The Obelisk Gate by N. K. Jemisin
Orbit, 2016; 448 pp
Reviewed by Elise Matthews
N. K. Jemisin's The Obelisk Gate is one of those beautiful books that you won't be able to put down. It'll keep you up until 3 in the morning every night until you finish it. And weeks later, after you've moved on to other books, you'll find it still taking up mental space, keeping you hungry for the final installment in The Broken Earth trilogy.
This is true of just about any Jemisin book, really. She writes high fantasy that isn't stale with the tropes I see repeated in so many series. Jemisin's work keeps blowing my mind. And I'm not the only one feeling this because in 2016, Jemisin became the first Black writer to win the Best Novel Hugo award for The Fifth Season (Broken Earth #1). These are characters and perspectives and voices I really needed floating around in my head, especially with everything going on in the world. Jemisin writes about inequality and prejudice in a way that is easy to digest while remaining powerful.
Essun, the main character of the series, pops up into my head in the middle of the day, and I wonder how she's faring between books. I worry about her. I miss her. Where The Fifth Season sets up a complicated premise and a establishes rich, in the end, a solid foundation of this world, The Obelisk Gate shoots into the sky, quite literally. Essun's understanding of orogeny, the magic of her world, has always been tied to the Earth, her power drawn from deep within it. But in The Obelisk Gate, she finds she never fully understood orogeny before because there's exponentially more power in the sky if she can only learn how to harness the obelisks. She's not the only one learning this either. We finally get to meet Nassun, Essun's kidnaped daughter, in this book, and her orogeny is a force to be reckoned with. Her chapters add so much depth to Essun's story.

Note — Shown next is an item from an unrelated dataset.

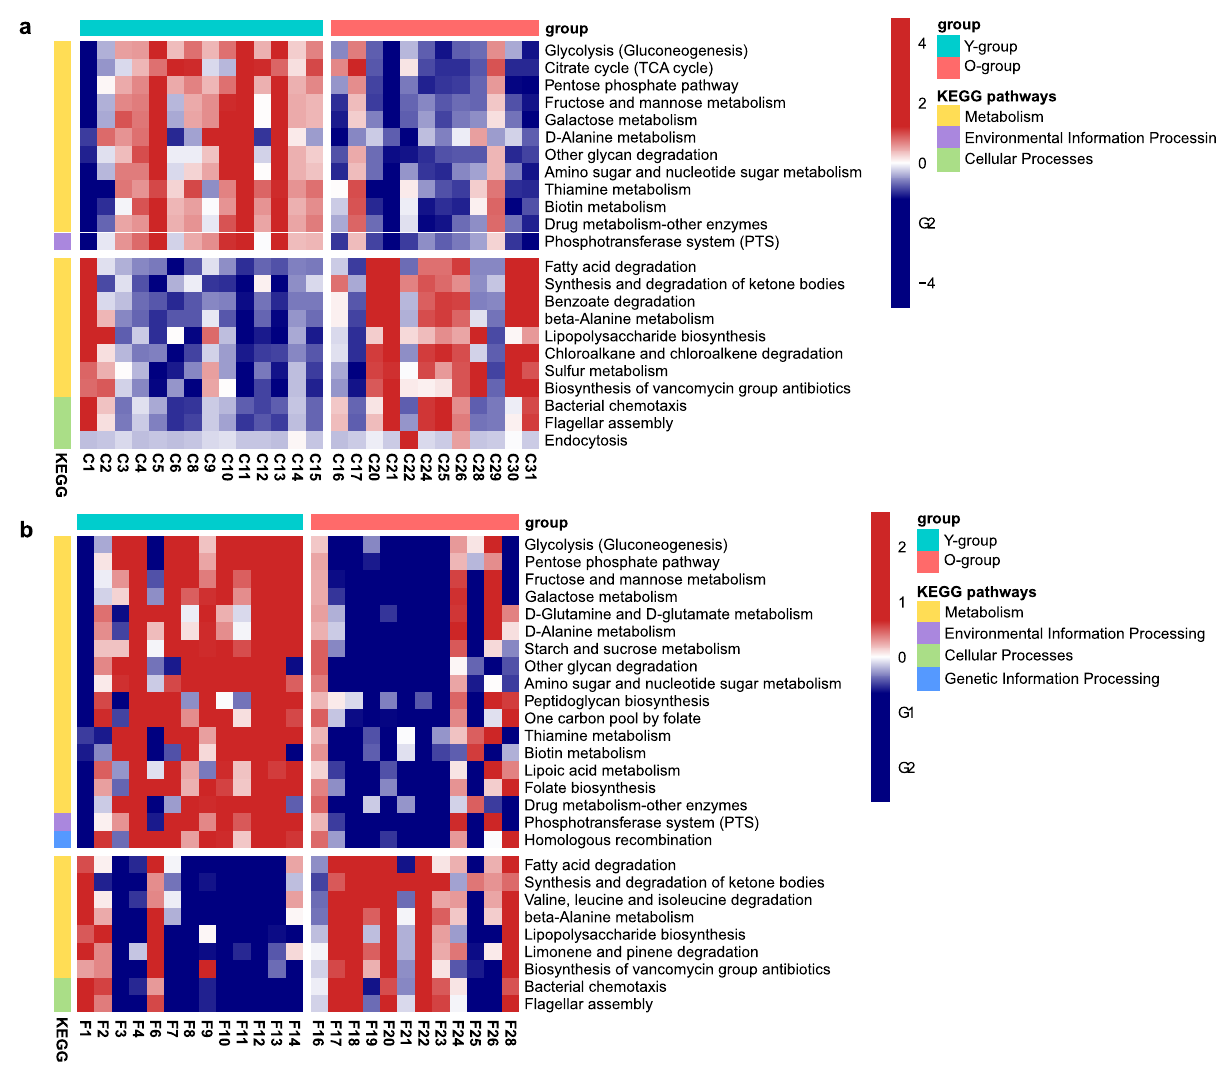
Figure 4. Heat map for significantly different predicted functional pathways on ( a ) cheeks and ( b ) foreheads of Korean women by age based on LEfSe analysis (LDA score >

Gushing aside, this is a tough series to get into. It's important and beautiful and absolutely worth it. But it took me a few chapters of The Fifth Season to really get a feel for what was going on because of shifts in point of view and time that make for a disorienting entrance into the story. These narrative choices make sense later, but it takes some patience to get there. It's absolutely worth hanging with it because Essun's story will break your heart and fill you with rage, all while kindling hope that the world won't end—despite the series beginning with "Let's start with the end of the world, why don't we?"